How does pytorch compute a bidirectional RNN?

zamannafi · April 14, 2021, 7:12pm

Hi there, I am trying to understand the math behind a bidirectional RNN. I understand how the forward hidden state is computed but I am having trouble understanding exactly how the backward/ reverse hidden state is calculated.

I first made a vanilla RNN using Pytorch, then I tried to do it manually as shown in the code:

torch.manual_seed(1)
n_in, n_out = 3, 5

inpt = torch.randn([6])

inpt = inpt.view(2, 1, 3)

# print(f'inpt: {inpt}, inpt shape: {inpt.shape}')

vanilla_rnn = nn.RNN(n_in, n_out,bidirectional = True)
out, hx = vanilla_rnn(inpt)

print(f'out: {out}, \n\nout shape: {out.shape}, \n\nhx: {hx}, \n\nhx shape: {hx.shape}')

wih = vanilla_rnn.weight_ih_l0
whh = vanilla_rnn.weight_hh_l0
bih = vanilla_rnn.bias_ih_l0
bhh = vanilla_rnn.bias_hh_l0

wihr = vanilla_rnn.weight_ih_l0_reverse
whhr = vanilla_rnn.weight_hh_l0_reverse
bihr = vanilla_rnn.bias_ih_l0_reverse
bhhr = vanilla_rnn.bias_hh_l0_reverse

with torch.no_grad():
    for i in range(hx.shape[0]):
        print(hx[i])
print("--------------------------------")
print("--------------------------------")

tanh = nn.Tanh()
# hid = torch.zeros(2, 1, 5, dtype = torch.float32)
hid_forward = torch.zeros(1, 5, dtype = torch.float32)
hid_reverse = torch.zeros(1, 5, dtype = torch.float32)

for i in range(input.shape[0]):
    x = input[i]
    
    # Forward
    i_forward = x @ torch.transpose(wih, 0, 1) + bih
    h_forward = hid_forward @ torch.transpose(whh, 0, 1) + bhh
    hid_forward = tanh(i_forward + h_forward)
    
    # Reverse
    i_reverse = x @ torch.transpose(wihr, 0, 1) + bihr
    h_reverse = torch.flip(h_forward, (0,1)) @ torch.transpose(whhr, 0, 1) + bhhr
    
    hid_reverse = tanh(i_reverse + h_reverse)

print(hid_forward)
print(hid_reverse)

You will see the first tensor of hx matches the ‘hid_forward’ but the second tensor of hx is not matching the ‘hid_reverse’. What am I doing wrong here?

zamannafi · April 14, 2021, 9:05pm

ok so I think I got it.
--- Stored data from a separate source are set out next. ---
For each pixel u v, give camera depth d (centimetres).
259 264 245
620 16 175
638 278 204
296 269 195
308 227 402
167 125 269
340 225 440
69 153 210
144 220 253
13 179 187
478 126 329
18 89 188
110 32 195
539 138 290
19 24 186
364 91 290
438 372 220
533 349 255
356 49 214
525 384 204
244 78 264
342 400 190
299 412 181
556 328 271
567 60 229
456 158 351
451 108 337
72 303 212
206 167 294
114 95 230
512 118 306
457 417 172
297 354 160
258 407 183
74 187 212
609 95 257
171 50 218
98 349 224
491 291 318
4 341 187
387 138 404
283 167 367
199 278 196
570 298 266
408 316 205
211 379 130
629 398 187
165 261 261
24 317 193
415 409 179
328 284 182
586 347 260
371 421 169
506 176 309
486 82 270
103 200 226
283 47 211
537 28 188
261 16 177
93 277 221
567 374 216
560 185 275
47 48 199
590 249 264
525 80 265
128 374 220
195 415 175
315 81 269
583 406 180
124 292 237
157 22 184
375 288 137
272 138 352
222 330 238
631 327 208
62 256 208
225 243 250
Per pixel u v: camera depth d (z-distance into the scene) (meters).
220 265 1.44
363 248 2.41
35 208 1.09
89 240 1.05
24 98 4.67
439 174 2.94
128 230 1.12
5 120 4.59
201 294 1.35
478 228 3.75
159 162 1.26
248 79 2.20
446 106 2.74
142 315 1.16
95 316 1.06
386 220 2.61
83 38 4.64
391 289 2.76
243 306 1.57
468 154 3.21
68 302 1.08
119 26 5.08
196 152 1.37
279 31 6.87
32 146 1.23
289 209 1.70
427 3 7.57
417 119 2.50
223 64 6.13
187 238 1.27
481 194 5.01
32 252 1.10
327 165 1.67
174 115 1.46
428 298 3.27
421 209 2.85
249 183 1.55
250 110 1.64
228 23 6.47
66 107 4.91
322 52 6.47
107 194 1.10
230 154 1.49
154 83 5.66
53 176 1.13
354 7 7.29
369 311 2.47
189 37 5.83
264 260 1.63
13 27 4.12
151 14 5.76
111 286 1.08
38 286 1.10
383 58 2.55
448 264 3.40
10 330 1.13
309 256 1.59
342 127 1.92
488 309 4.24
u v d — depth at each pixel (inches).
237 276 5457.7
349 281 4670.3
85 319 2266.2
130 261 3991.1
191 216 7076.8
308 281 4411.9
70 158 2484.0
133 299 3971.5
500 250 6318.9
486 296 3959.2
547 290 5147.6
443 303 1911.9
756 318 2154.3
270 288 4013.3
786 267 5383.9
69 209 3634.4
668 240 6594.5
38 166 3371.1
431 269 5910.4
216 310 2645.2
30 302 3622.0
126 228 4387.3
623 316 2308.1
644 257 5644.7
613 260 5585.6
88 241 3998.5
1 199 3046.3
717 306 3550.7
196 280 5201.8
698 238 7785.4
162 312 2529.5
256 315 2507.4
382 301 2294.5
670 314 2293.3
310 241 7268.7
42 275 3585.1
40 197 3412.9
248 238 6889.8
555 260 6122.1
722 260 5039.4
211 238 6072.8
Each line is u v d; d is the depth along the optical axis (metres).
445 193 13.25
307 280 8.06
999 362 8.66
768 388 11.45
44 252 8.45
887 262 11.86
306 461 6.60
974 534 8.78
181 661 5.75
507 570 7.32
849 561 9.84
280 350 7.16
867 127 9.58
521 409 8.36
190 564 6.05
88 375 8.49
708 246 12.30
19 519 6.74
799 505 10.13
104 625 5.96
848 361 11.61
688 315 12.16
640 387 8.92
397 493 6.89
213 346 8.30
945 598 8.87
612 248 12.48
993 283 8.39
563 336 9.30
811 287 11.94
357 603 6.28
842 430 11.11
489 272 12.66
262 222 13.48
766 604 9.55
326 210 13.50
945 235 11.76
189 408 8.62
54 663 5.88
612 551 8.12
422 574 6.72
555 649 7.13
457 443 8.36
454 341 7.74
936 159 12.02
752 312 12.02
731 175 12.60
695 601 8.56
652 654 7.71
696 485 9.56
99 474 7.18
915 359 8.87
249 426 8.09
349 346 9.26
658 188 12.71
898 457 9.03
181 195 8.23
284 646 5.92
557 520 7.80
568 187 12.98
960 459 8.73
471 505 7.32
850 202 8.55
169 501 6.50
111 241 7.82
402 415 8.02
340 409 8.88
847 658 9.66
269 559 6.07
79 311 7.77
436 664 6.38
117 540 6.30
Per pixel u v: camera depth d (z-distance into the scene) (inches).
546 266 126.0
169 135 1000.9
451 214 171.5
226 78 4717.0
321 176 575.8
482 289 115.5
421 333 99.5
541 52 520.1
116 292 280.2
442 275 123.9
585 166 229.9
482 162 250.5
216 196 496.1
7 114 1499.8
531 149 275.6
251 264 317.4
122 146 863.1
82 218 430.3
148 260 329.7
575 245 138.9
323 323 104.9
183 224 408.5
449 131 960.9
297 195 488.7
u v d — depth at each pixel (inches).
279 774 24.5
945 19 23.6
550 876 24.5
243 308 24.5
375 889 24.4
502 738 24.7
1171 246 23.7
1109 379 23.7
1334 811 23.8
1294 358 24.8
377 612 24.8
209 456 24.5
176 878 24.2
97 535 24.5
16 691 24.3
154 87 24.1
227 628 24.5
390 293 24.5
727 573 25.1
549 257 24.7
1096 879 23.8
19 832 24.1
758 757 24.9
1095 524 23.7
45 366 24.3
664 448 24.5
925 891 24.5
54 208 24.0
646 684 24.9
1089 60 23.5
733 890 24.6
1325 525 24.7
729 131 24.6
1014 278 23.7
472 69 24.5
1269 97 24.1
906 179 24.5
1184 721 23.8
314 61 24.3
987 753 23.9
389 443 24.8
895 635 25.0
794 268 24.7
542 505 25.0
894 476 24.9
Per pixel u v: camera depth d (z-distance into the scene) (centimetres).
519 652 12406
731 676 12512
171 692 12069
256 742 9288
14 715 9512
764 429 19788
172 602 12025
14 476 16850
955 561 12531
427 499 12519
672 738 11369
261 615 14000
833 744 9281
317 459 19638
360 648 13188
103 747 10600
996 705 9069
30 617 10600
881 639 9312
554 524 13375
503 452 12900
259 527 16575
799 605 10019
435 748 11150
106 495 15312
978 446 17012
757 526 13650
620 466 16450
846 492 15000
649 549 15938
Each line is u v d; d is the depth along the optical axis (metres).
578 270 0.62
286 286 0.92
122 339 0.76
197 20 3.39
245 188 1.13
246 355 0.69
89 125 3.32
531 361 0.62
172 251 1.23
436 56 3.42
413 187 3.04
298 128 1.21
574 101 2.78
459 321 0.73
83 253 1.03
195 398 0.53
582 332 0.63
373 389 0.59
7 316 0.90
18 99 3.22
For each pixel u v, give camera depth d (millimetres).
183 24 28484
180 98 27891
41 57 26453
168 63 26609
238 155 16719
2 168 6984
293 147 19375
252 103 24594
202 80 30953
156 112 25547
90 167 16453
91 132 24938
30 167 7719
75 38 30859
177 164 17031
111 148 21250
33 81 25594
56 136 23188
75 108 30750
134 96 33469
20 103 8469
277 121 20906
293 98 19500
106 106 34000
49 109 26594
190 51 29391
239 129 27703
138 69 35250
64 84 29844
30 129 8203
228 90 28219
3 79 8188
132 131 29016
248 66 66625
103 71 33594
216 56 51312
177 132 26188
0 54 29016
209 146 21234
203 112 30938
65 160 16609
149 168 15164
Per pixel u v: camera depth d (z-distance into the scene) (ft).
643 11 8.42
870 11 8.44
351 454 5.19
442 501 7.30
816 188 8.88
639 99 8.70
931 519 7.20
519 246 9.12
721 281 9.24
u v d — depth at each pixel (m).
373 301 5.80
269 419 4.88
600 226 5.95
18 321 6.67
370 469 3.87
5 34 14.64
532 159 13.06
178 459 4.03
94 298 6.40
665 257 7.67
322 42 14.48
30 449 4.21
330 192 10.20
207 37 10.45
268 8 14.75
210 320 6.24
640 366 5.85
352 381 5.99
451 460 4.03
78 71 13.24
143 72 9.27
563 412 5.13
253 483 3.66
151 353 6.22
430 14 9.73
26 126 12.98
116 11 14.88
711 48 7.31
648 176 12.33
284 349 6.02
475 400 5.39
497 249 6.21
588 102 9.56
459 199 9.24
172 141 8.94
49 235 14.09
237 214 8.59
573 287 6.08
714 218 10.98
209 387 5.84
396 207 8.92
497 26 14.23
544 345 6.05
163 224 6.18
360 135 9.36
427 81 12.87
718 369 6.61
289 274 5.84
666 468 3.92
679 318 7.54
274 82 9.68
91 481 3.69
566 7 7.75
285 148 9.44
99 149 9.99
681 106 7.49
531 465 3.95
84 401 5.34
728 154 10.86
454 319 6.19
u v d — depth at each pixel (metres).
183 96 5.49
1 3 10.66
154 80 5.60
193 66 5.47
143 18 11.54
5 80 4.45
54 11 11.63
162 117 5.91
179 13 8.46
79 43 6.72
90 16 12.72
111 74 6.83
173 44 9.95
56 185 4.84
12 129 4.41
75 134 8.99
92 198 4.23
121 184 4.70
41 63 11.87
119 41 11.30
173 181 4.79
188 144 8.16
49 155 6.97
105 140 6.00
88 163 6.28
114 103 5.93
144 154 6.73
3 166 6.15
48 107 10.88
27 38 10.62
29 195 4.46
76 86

I guess the inputs themselves need to be reversed when passing them through the backward/ reverse direction. Here is the code:

with torch.no_grad():
    for i in range(hx.shape[0]):
        print(hx[i])
print("--------------------------------")
print("--------------------------------")

tanh = nn.Tanh()
output = []
hid_forward = torch.zeros(1, 5, dtype = torch.float32)
hid_reverse = torch.zeros(1, 5, dtype = torch.float32)

# Forward
for i in range(input.shape[0]):
    x = input[i]
    
    i_forward = x @ torch.transpose(wih, 0, 1) + bih
    h_forward = hid_forward @ torch.transpose(whh, 0, 1) + bhh
    hid_forward = tanh(i_forward + h_forward)
    

# Reverse
reverse_input = torch.flip(input, (0, 1))
    
for i in range(reverse_input.shape[0]):
    x = reverse_input[i]
    
    i_reverse = x @ torch.transpose(wihr, 0, 1) + bihr
    h_reverse = hid_reverse @ torch.transpose(whhr, 0, 1) + bhhr
    hid_reverse = tanh(i_reverse + h_reverse)
    
print(hid_forward)
print(hid_reverse)
print("-----------")